The success in music business is defined by your ability to make great music, to work for your music tirelessly, to have someone to back you up and support you financially and eventually luck. Insomnium have had all of these, and they deserve every bit of success they’ve achieved. It most definitely didn’t come overnight. Of course we’d like to be in a same position as them, but we’ve lacked a supporting label and to be fair we’ve been quite unlucky over the years.
Have the songs on Death Walks with Me been written for a few years over your break, or is this all recent material?
As I mentioned, we had a sort of a cleansing around the time of turning of the decade. Three songs on the album made it this far from the last decade: Sleep, Only the Silent and Sundown. All the others are more recent, some songs were finished just weeks or months before the recording.
With that stark cover and the album title, is there any significant personal meaning behind the title of the album?
During the last few years, we all have confronted a lot of death. One of our dearest friends died after a long struggle with his disease, and we have also seen our relatives pass away untimely. Death brings up strong emotions, of course that is the starting point to build up lyrics, which proved to be the theme of the album and it is reflected in the cover also. In a way it feels that death lurks behind every corner, but fortunately you have the flame of friendship and love to guide your way through the darkest of times.
The album is great from from start to finish, but I absolute LOVE a couple of songs on the album. First the last few minutes of opener “Handful of Dust” (with that choir in the background) and “The Eye of the Storm”— that opening melodic riff is gorgeous—are there any particular songs or moments on the album that you are particularly proud of?
It is very difficult to point out any specific highlights, because I’m actually very proud of the whole album. The variance between the songs, the production, the individual performances, they all came out just as we wanted. If I had to pick some moments, I’d probably choose Sleep’s lullaby-like ending, the blast beat passage in the title song and the French horn solo in “Season of Suffocation”. If you’d ask any other member of the band you’d probably get different results, and that’s one the biggest strengths of the album. There are memorable moments everywhere, not just a couple of great songs and the rest of the album filled with weaker material.
What are the immediate plans for the band now that you are back in action?
The promotion of the new album is far from over and we need to work on releasing it physically in other territories. It’s available digitally worldwide for example in Bandcamp and Spotify and you can order it from Finnish Record Shop X who ship everywhere, but to reach the critical mass we need to be able to get it officially out outside the Nordic countries and Russia too. Of course we’re also playing more gigs now that the album is out, we’re having a few gigs in May and are planning more for the autumn.

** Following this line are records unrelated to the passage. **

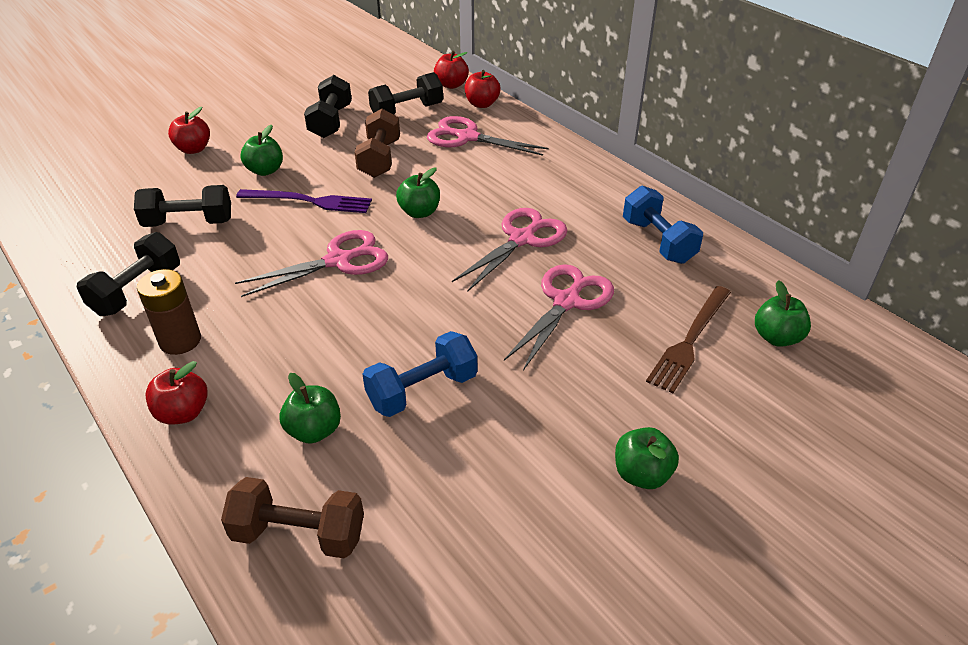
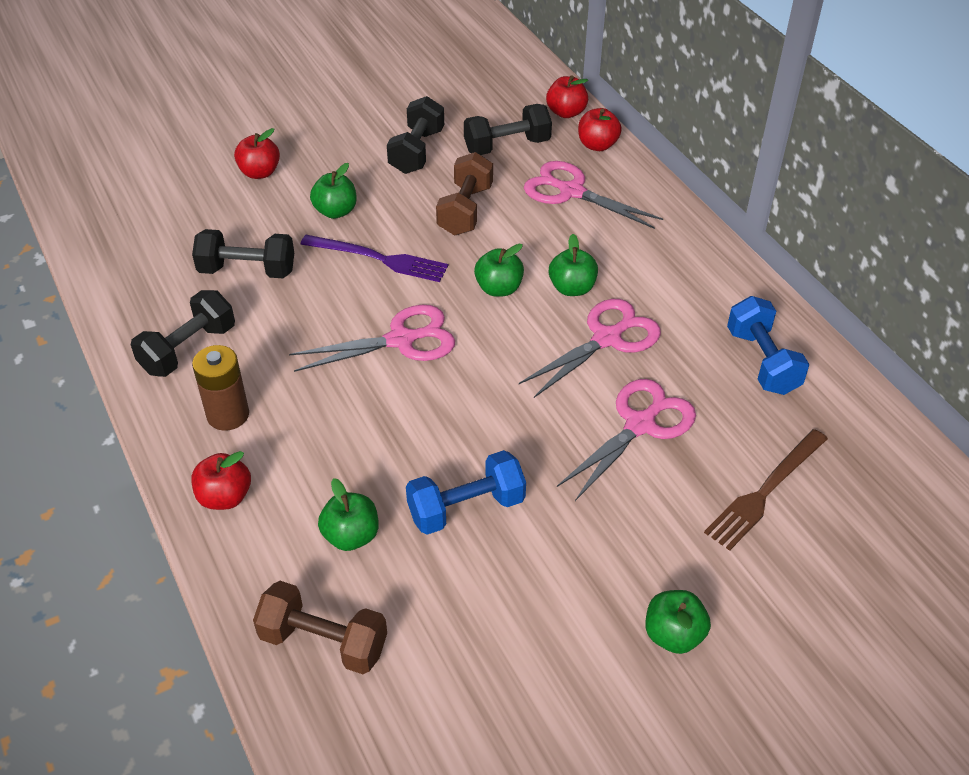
camera: 10 degrees right, 5 degrees up
green apple [755,280,811,347] -> green apple moved to [549,234,598,296]

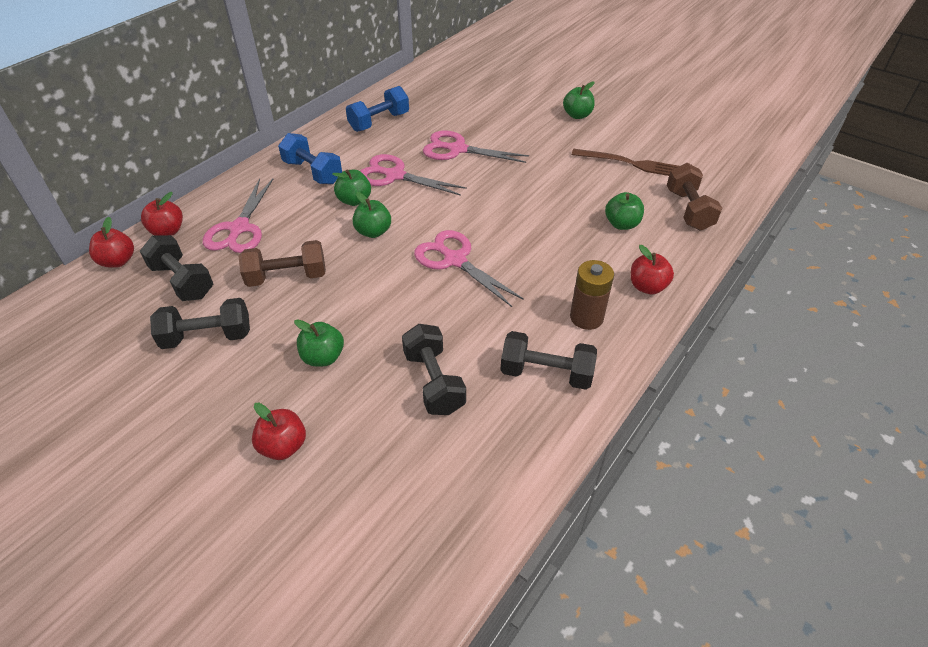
camera: 115 degrees left, 0 degrees up
purple fork [301,235,448,282] -> none
blue dumbbell [406,450,526,535] -> blue dumbbell moved to [278,133,342,184]
brown fork [704,429,828,551] -> brown fork moved to [572,149,679,176]

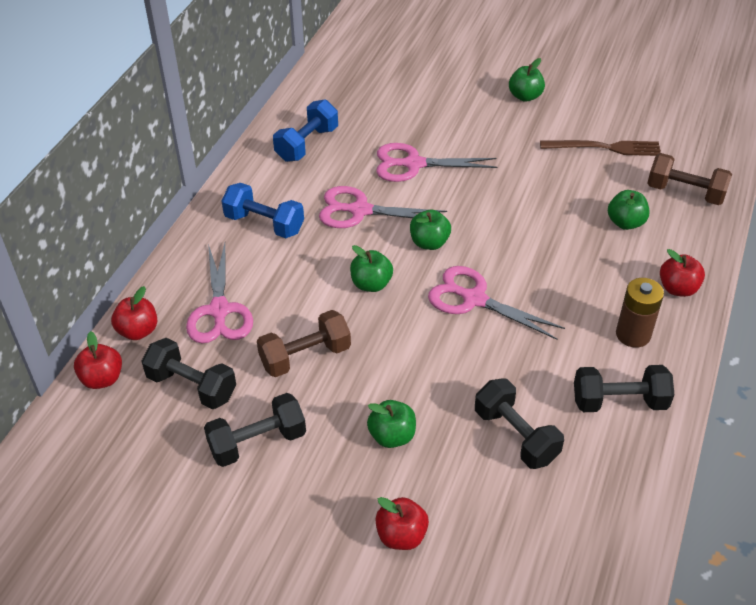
camera: 15 degrees left, 0 degrees up
green apple [332,169,371,206] -> green apple moved to [410,210,451,250]
brown dumbbell [667,163,722,231] -> brown dumbbell turned 45 degrees counterclockwise [647,153,732,205]

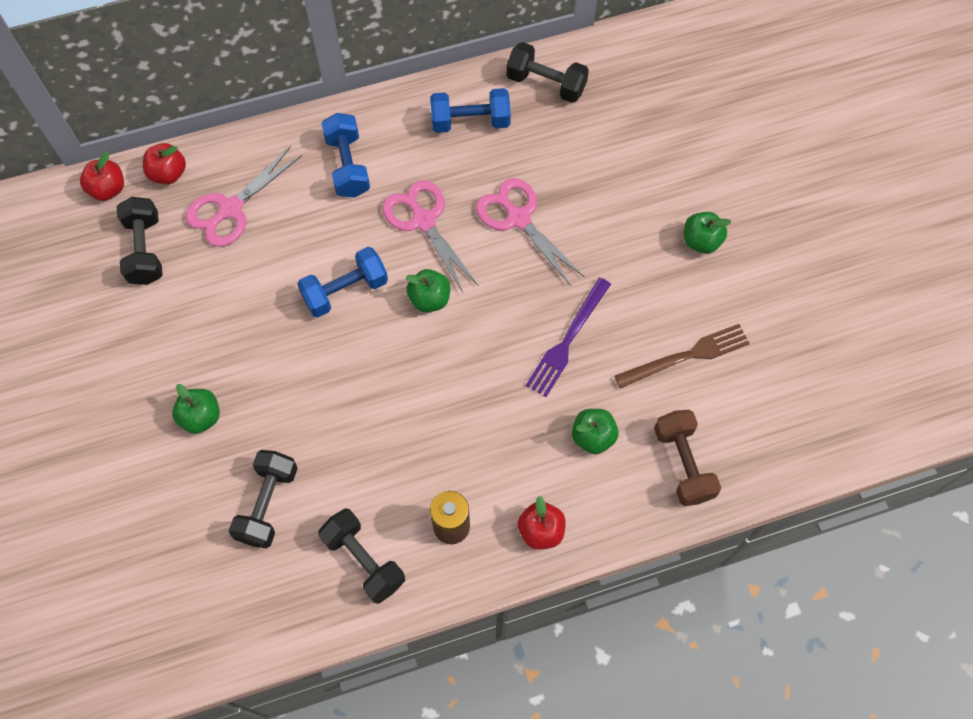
camera: 50 degrees right, 20 degrees up
black dumbbell [204,393,306,467] -> black dumbbell moved to [506,42,589,103]
brown dumbbell [257,310,351,377] -> none
green apple [350,245,393,292] -> blue dumbbell [297,247,388,317]
red apple [375,497,429,550] -> none
pink scissors [428,266,565,340] -> none
brown fork [540,140,661,156] -> brown fork turned 75 degrees counterclockwise [614,324,750,388]
none -> purple fork [526,277,611,397]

Can we please have a shorter wait for the next album?
I sincerely hope that we can fulfill your wish! We aim to release the next album within three years, but of course it helps if DWWM sells well: that way we don’t need to think about funding, we can release the next one ourselves too and concentrate on composing, rehearsing and playing gigs. Actually we don’t need astronomical sales figures, if we sell around 60-70% of the amount Absence and AoL sold, everything is well and the next album will come out sooner. Every purchase counts!
Thank you for the great questions, it was a pleasure to answer these!